Total U.S. retail sales growth is expected to slow in 2020, as consumers become more cautious. Positive net absorption and rent growth in most U.S. markets will be spurred by a lack of new supply and thousands of retail store openings. Malls are benefiting from the refreshing influence of Generation Zers, who prefer to shop in stores and are driving traffic back to brick-and-mortar retail. Many retail assets will convert to mixed uses, creating communities and thriving town centers.
The multifamily vacancy rate will edge up by 20 basis points to 4.5% in 2020, remaining under its long-term average of 5.1%.
Multifamily is positioned for continued favorable performance in 2020 but will experience some cooling due to new supply outpacing demand. Completions will match peak levels of recent years. New and potential rent control legislation will remain an industry concern. The best opportunities are in suburban markets, smaller metros and metro leaders, including Austin, Atlanta, Phoenix and Boston.
Interest in specialty sectors will continue, with alternatives accounting for more than 12% of all commercial real estate investment in 2019.

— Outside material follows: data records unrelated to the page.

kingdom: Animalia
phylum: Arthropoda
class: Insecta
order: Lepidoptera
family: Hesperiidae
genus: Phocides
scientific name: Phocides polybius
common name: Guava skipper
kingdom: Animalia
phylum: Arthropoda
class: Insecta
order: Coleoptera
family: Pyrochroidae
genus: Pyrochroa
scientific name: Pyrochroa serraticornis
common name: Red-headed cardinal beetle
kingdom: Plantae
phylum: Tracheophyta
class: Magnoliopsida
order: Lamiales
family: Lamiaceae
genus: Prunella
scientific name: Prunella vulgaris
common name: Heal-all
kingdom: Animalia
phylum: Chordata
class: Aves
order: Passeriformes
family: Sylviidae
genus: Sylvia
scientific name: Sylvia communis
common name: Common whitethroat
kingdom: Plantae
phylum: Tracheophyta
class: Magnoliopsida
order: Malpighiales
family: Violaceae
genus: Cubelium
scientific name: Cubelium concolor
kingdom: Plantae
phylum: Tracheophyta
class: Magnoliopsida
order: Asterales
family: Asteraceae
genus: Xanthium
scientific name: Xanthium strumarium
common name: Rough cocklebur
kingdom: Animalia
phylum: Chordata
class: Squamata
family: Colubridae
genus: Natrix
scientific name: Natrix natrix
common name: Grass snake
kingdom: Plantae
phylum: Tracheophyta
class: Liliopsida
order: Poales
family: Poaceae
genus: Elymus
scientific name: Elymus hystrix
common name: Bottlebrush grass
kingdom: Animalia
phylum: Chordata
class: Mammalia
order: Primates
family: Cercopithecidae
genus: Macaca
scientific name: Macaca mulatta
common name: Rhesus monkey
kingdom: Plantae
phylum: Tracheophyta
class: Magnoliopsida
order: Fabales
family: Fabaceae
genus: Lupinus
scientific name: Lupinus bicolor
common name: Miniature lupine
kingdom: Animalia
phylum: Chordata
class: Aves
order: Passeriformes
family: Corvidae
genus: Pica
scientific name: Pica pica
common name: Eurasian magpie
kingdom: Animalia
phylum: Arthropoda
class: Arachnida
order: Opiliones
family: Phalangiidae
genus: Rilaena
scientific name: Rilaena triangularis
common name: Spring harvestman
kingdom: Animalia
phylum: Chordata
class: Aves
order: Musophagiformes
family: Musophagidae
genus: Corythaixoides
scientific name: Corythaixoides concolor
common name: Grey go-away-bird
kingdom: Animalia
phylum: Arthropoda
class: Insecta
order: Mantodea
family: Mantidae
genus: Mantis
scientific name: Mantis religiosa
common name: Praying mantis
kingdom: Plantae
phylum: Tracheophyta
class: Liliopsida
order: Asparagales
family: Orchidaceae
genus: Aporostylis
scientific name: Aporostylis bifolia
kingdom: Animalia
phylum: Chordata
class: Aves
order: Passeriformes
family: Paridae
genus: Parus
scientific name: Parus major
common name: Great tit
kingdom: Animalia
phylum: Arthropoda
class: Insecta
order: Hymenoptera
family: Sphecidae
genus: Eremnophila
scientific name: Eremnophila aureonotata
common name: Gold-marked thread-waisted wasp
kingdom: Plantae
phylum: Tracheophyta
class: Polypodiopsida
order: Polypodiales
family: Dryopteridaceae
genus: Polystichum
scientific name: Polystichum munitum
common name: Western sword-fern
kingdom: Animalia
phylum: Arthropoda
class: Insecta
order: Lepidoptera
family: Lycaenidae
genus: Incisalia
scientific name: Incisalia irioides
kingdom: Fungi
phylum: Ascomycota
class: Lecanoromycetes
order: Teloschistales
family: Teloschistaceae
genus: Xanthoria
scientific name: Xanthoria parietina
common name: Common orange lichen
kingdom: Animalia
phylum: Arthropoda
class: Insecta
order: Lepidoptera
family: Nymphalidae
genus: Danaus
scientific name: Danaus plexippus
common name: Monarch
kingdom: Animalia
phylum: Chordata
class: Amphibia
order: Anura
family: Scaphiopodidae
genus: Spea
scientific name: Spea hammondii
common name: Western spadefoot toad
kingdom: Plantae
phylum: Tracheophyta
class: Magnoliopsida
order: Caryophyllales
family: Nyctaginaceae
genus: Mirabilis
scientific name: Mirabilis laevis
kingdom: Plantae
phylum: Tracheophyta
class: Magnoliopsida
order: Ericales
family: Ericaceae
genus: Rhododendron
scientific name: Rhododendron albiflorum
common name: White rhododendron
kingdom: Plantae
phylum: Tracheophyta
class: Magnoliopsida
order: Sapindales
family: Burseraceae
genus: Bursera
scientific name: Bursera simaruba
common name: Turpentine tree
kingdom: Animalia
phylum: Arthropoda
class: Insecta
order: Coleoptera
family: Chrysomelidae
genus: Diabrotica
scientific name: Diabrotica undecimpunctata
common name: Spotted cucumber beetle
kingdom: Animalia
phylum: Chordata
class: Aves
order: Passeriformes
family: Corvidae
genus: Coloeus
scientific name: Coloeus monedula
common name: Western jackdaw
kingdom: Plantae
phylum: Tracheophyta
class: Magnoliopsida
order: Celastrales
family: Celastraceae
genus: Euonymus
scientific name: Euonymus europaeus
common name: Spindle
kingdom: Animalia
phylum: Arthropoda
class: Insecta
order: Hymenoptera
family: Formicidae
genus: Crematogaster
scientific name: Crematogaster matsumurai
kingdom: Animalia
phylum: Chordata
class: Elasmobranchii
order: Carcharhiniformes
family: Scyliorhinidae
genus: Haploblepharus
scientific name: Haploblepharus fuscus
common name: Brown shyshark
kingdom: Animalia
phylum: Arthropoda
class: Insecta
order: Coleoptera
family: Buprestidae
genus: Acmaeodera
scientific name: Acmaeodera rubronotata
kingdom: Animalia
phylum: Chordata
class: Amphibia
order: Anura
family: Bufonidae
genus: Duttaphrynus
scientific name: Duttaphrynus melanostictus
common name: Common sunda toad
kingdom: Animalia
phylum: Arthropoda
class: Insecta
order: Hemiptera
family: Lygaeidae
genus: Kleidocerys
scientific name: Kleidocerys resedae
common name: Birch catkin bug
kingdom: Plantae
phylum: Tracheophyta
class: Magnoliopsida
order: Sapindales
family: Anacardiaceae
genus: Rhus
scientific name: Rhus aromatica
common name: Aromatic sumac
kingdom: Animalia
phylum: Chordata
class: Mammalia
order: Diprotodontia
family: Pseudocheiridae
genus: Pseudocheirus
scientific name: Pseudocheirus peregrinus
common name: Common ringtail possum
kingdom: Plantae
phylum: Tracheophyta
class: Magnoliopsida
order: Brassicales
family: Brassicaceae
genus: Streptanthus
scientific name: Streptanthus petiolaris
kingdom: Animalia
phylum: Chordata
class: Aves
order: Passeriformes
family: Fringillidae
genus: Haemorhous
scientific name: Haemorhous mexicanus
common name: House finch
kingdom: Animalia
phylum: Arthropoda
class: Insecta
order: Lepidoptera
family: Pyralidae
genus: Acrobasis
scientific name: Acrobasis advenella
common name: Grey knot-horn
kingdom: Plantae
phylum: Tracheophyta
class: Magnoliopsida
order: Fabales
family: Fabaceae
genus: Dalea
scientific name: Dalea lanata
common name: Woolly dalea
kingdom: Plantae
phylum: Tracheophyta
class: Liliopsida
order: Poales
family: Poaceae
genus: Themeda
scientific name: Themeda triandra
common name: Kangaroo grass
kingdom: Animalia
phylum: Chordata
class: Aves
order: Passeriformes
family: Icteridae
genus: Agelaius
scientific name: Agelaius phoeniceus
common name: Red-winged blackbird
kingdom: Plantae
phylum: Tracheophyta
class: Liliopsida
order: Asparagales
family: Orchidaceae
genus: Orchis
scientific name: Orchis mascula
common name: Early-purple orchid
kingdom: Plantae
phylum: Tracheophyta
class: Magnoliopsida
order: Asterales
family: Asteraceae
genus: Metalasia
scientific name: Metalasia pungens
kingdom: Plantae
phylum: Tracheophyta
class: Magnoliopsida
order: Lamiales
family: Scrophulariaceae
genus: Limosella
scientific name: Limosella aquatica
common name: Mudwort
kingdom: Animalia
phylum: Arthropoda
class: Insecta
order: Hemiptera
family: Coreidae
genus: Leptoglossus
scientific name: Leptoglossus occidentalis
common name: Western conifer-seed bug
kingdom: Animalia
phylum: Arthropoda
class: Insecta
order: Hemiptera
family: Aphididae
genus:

Investment in alternative or specialty sectors has risen steadily in recent years and will continue to attract high levels of investor interest and capital in 2020. Total investment in 2020 will come close to the annual average of $59 billion since 2014 and represent 12% of all commercial real estate investment, up from only 6% at the peak of the last cycle. Alternatives acquisition volume in 2020 likely will match this level.
New deliveries will increase the primary data center markets’ total inventory by 17.3% in 2019, increasing the competition between certain markets in 2020.
The wholesale data center sector continues to evolve as flexibility and agility within IT and real estate strategies drive decisions. Transaction volume remains driven by the adoption of Hybrid IT/multi-cloud access strategies by users. Adding momentum headed into 2020, network connectivity should remain a critical component of overall IT and real estate decisions. Demand will continue as users right-size and adapt their portfolios to handle current and future technologies, such as high-performance computing (HPC) and 5G.